Jean Jacques Lumumba is Patrice Lumumba’s nephew and an activist committed to the fight against corruption in the country.

The 38-year-old grew up in Kinshasa, raised by Lumumba’s mother and younger brother, but was forced into exile in 2016 for calling out corruption in the entourage of former Congolese president Joseph Kabila.

For him, his uncle remains a symbol of a fair and better Congo, and someone he draws inspiration from in his own activism.

“In my family, they tell me he was an atypical personality. He was quite frank and direct. He had a sense of honour and the search for truth from an early age right up to his political struggle,” Jean Jacques told Al Jazeera.

“He fought for justice and fairness. He himself refused corruption,” he added, calling corruption “one of the evils that characterise developing countries”.

“[Patrice Lumumba] wanted wellbeing and development … This is inspiring in the fight I continue to wage, for the emergence of the African continent.”

Jean Jacques feels Lumumba no longer belongs just to the DRC and Africa, but to all those who desire freedom and dignity around the world.

Lumumba pickets 1961 AP photo
Picketers carrying anti-Belgian and pro-Lumumba placards parade on New York’s West 51st Street outside The Associated Press Building on February 11, 1961, after Lumumba was killed but news of his death had not yet been released [File: Jacob Harris/AP Photo]

Although he never met his uncle, he is pleased that his memory and legacy continue to live on.

And although he came to a tragic and devastating end, for Jean Jacques, Lumumba’s demise is also something that has immortalised his name and the battles he waged.

African leaders should honour the memory of people like him and others who paid with their lives to build a “developed, radiant and prosperous Africa, ready to assert itself in the concert of nations”, the younger Lumumba said.

Lumumba’s ‘eternal’ legacy

More than six decades after Lumumba was killed, the DRC is in the midst of multiple crises – from armed rebellions to resource extraction and poverty.

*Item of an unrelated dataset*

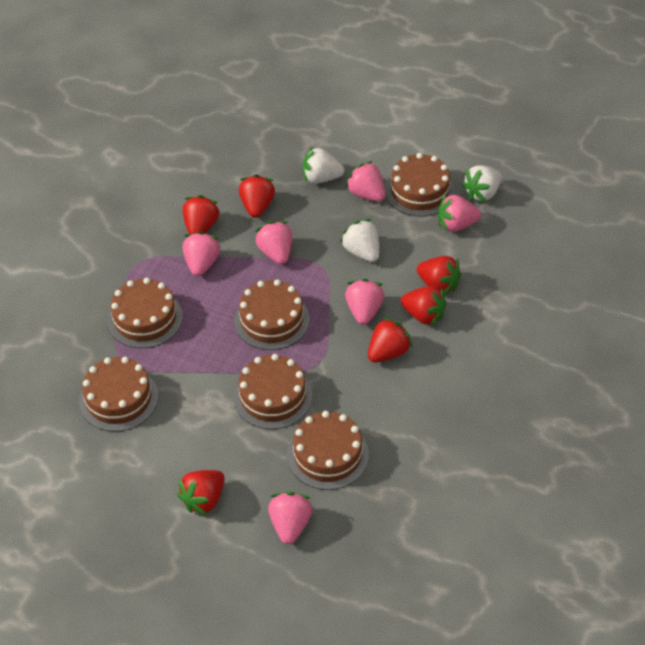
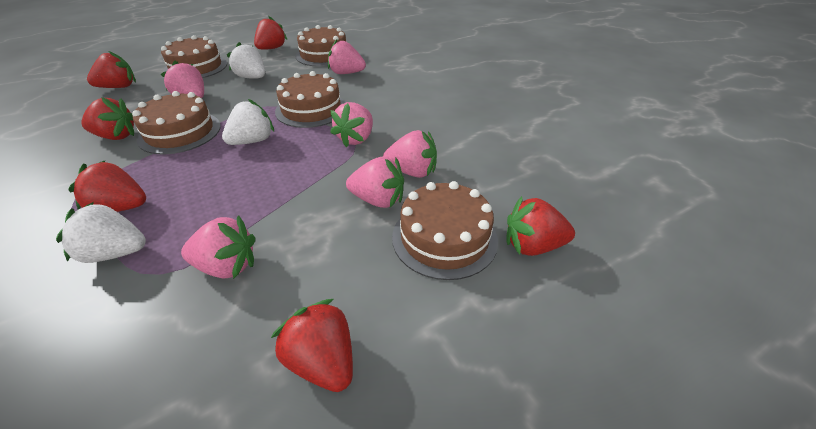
brown cake: 6 -> 5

Although it is a country of immense natural wealth, it has not found its way to the majority of Congolese people – something many in the country attribute to the continued exploitation by internal and external forces.

Daniel Makasi, a resident of Goma, believes that the colonialism Lumumba was so determined to fight, is still going strong – though it manifests in different ways today.

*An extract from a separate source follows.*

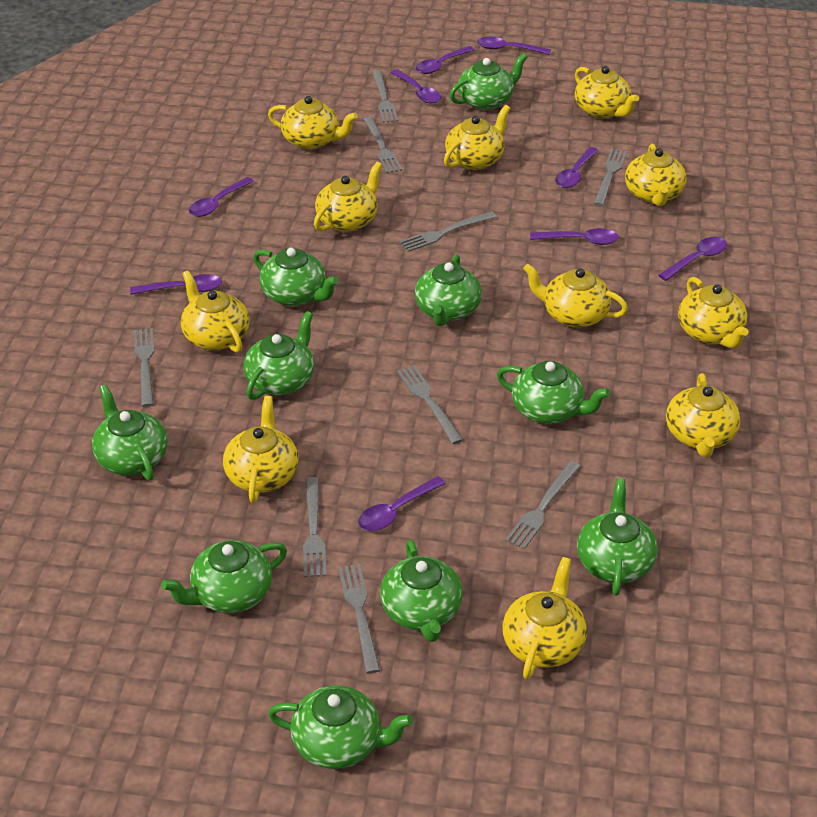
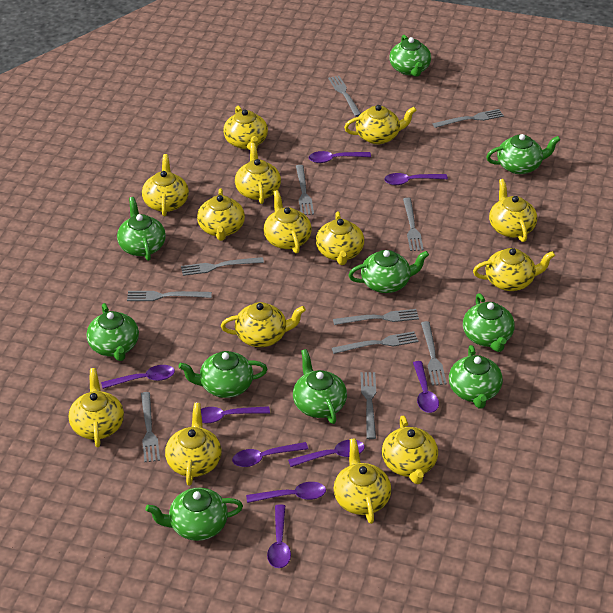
grey fork: 9 -> 11
yellow teapot: 11 -> 14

“Today, there are several forms of colonisation that continue through the multinationals that exploit resources in the DRC and that do not benefit ordinary citizens,” he told Al Jazeera.

He added that Africans need to channel the spirit of Lumumba to stop such neo-colonialism as far as possible, so they can enjoy the fullness of their natural wealth.

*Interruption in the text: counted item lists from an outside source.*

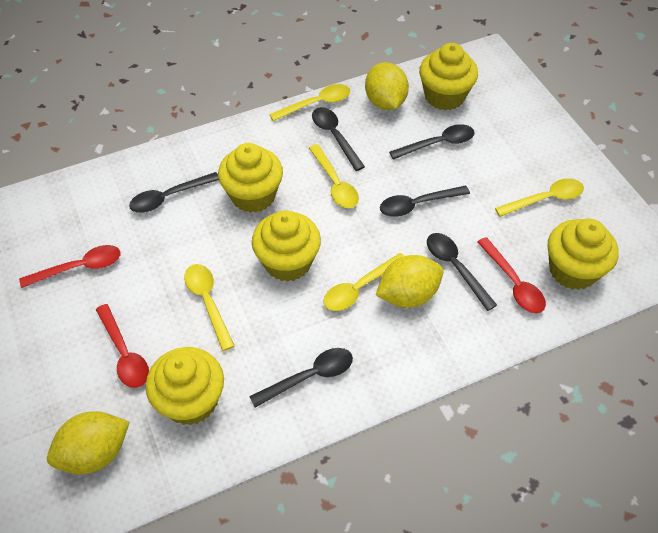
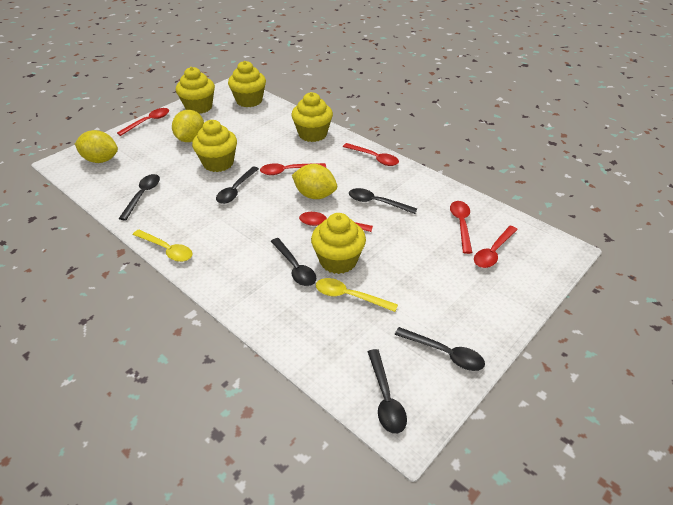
red spoon: 3 -> 6
yellow spoon: 5 -> 2

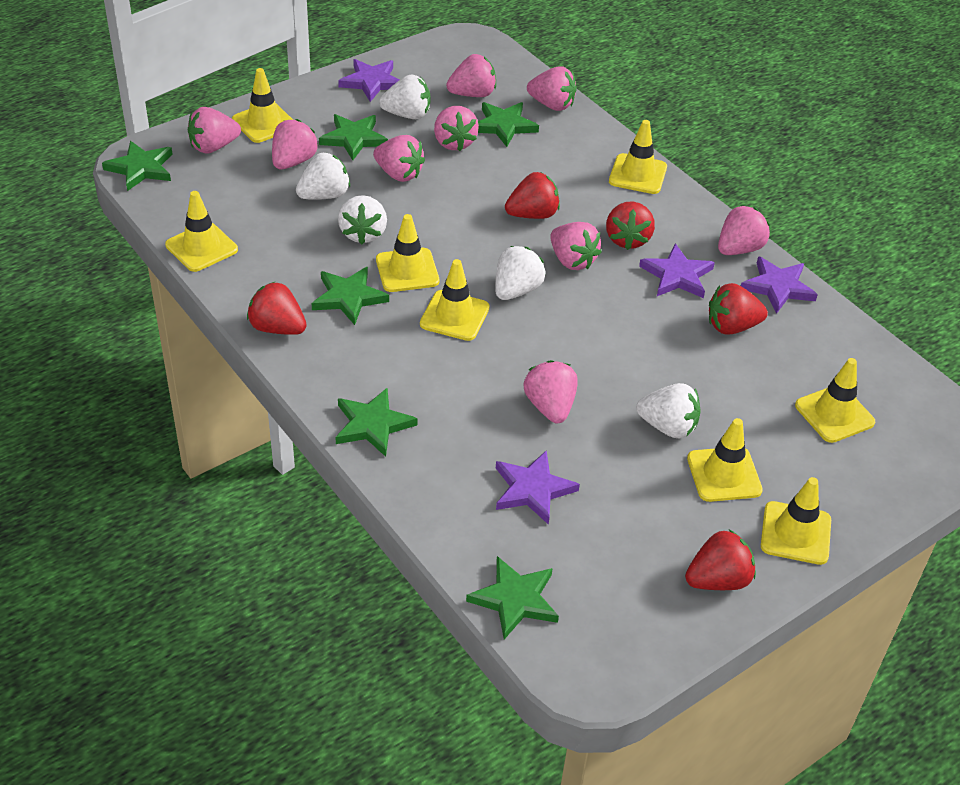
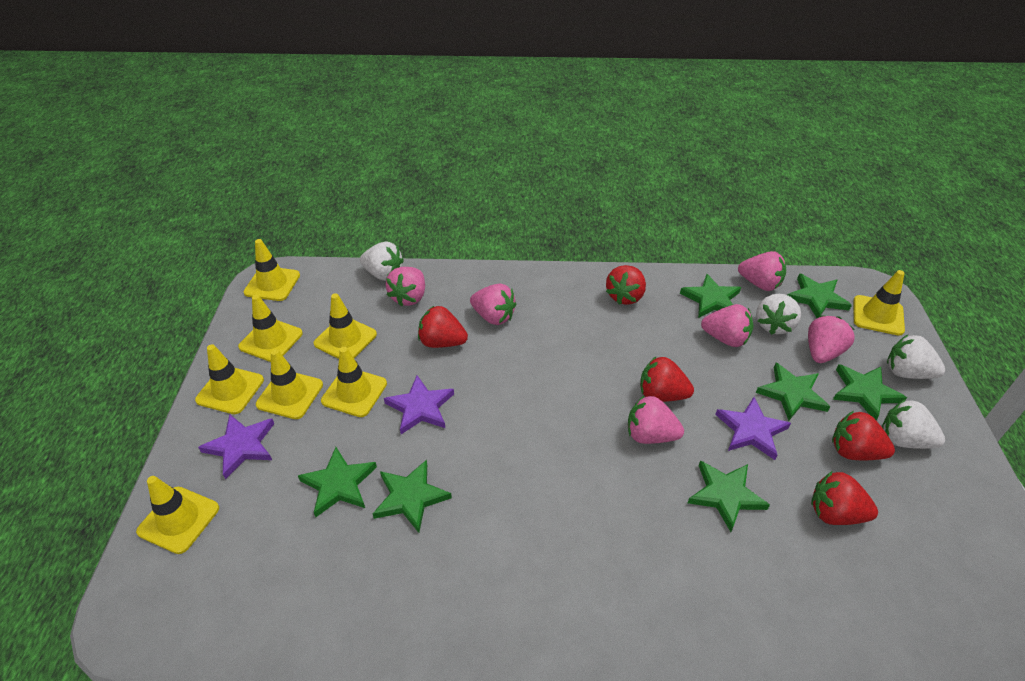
green star: 6 -> 7
pink strawberry: 9 -> 6
purple star: 4 -> 3
white strawberry: 5 -> 4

Lumumba was able to transform the country in a short space of time, making Congolese “prouder”, and that makes him “eternal”, Makasi said, urging people to follow his example.

Others also agree that future generations owe Lumumba an “immeasurable” debt for what he started.

“For me, Patrice Emery Lumumba is a symbol of resistance to imperialist forces,” said Moise Komayombi, another Goma resident, remembering the June 1960 Independence Day address that the Belgians considered a “vicious attack” but that inspires many Africans to this day.

“He inspired us to remain nationalists and protect our homeland against all forms of colonisation,” Komayombi said, reminding himself that Lumumba’s work is still not done.